A bit of a disguise fuels the revival-atmosphere I am finding at meetings these days. Example: bookers love to quote page 24, the italicized part about powerlessness, which basically says that if you are a true alcoholic, you will drink again, whether you want to or not. Bookers call such people “the doomed,” and only god can save one of those. However, turn to page 30 and the book says that the obsession to drink is something that many alcoholics “pursue into the gates of insanity or death.” Without wanting to split hairs over powerlessness, I’m going to go with not pursuing the insane urge to drink, over asking god to save my ass.
There are also plenty of other areas in the Big Book which lead the reader to think that human power is profoundly important.
Can it be lost on the dogmatic “faction” of AA that the Big Book begins with a Doctor’s Opinion?
And the Big Book occasionally talks about the importance of science and fellowship for us alcoholics.
Here are just a few examples:
The ex problem drinker who has found this solution, who is properly armed with the facts about himself, can generally win the entire confidence of another alcoholic in a few hours.

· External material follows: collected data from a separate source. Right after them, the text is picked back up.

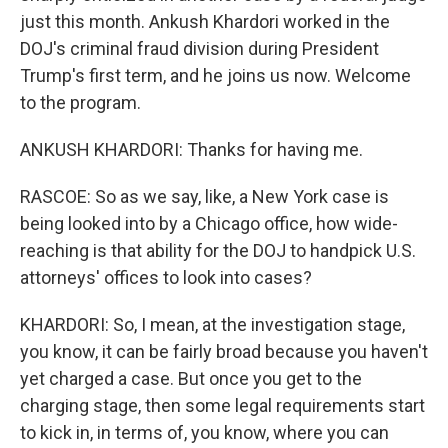
just this month. Ankush Khardori worked in the
DOJ's criminal fraud division during President
Trump's first term, and he joins us now. Welcome
to the program.
ANKUSH KHARDORI: Thanks for having me.
RASCOE: So as we say, like, a New York case is
being looked into by a Chicago office, how wide-
reaching is that ability for the DOJ to handpick U.S.
attorneys' offices to look into cases?
KHARDORI: So, I mean, at the investigation stage,
you know, it can be fairly broad because you haven't
yet charged a case. But once you get to the
charging stage, then some legal requirements start
to kick in, in terms of, you know, where you can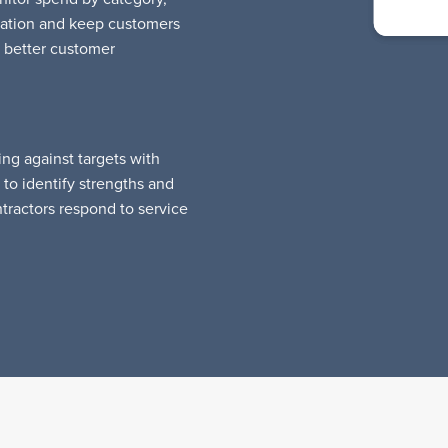
calation and keep customers
 better customer
ng against targets with
to identify strengths and
ractors respond to service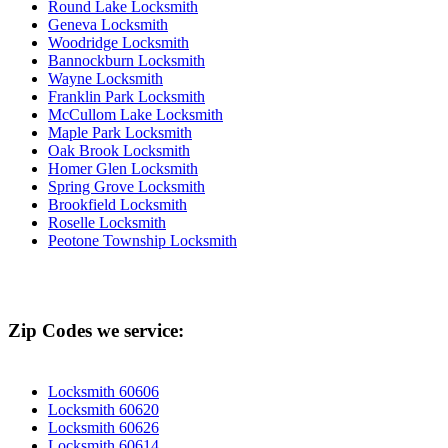
Round Lake Locksmith
Geneva Locksmith
Woodridge Locksmith
Bannockburn Locksmith
Wayne Locksmith
Franklin Park Locksmith
McCullom Lake Locksmith
Maple Park Locksmith
Oak Brook Locksmith
Homer Glen Locksmith
Spring Grove Locksmith
Brookfield Locksmith
Roselle Locksmith
Peotone Township Locksmith
Zip Codes we service:
Locksmith 60606
Locksmith 60620
Locksmith 60626
Locksmith 60614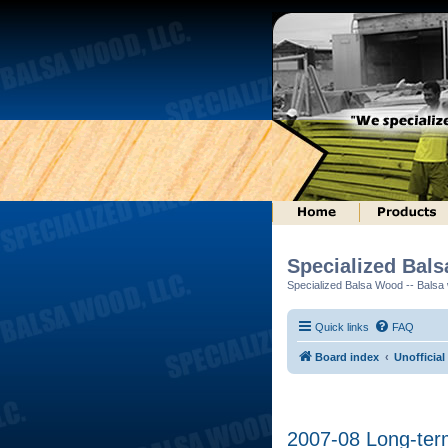
Specialized Bal
Specialized Balsa Wood -- Balsa w
Quick links
FAQ
Board index
Unofficial
2007-08 Long-ter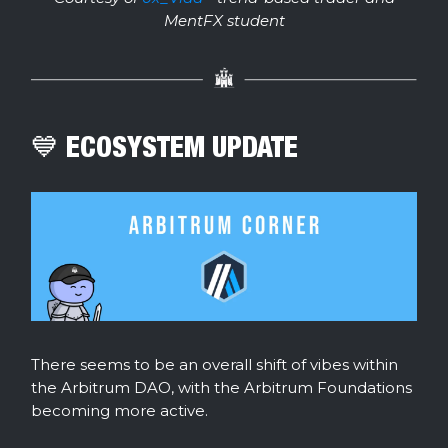
MentFX student
💙 ECOSYSTEM UPDATE
There seems to be an overall shift of vibes within
the Arbitrum DAO, with the Arbitrum Foundations
becoming more active.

Until such an understanding is reached, little or nothing can be accomplished. (p. 18)
Most of us sense that real tolerance of other people’s shortcomings and viewpoints and a respect for their opinions are attitudes which make us more useful to others. Our very lives, as ex-problem drinkers, depend upon our constant thought of others and how we may help meet their needs. (p. 19)
Yes there is a long period of reconstruction ahead. We must take the lead. (p. 83)
What used to be the hunch or the occasional inspiration gradually becomes a working part of the mind. (p. 87)
However, I will be the first to acknowledge that the book consistently conflates treating others well with “spiritual” or “godly” behavior. Often a very good piece of practical advice is followed by godly admonishment, but that’s part and parcel of the book’s inconsistency.
But it was never meant to be inerrant. (Bill wrote on the very last page of the first 164 pages: “We realize we know only a little”). Inerrant means without error, and it is a concept religious scholars have tried to apply to the Christian bible, without success. How ridiculous would it be if people tried to do the same with the Big Book. You’d get about three pages in before having to give up. The Big Book is not meant to be perfect, or biblical, or the only way out of the complex of alcoholism.
Rob imparted the best of himself onto me; I was a stranger, who appeared at the doors of AA, without any clue as to what to do next. His razor wit, his unwillingness to take me and my problems too seriously, his enjoyment of sobriety – these are the tools I use every day now.
Connection, the very thing I feared the most, is one of my best allies. That’s what he and others gave me, a feeling of connection. And after being “booked” at least three times in full, I can also say that the Big Book of AA also supports the idea that we learn to stay sober, that we help each other get well by passing on the invaluable human qualities of love, devotion and enthusiasm for another person. If Rob were around today, I would probably try to convince him that it was he who kept me sober.
Not a divine intervention.
If he didn’t believe me, it really wouldn’t bother me now.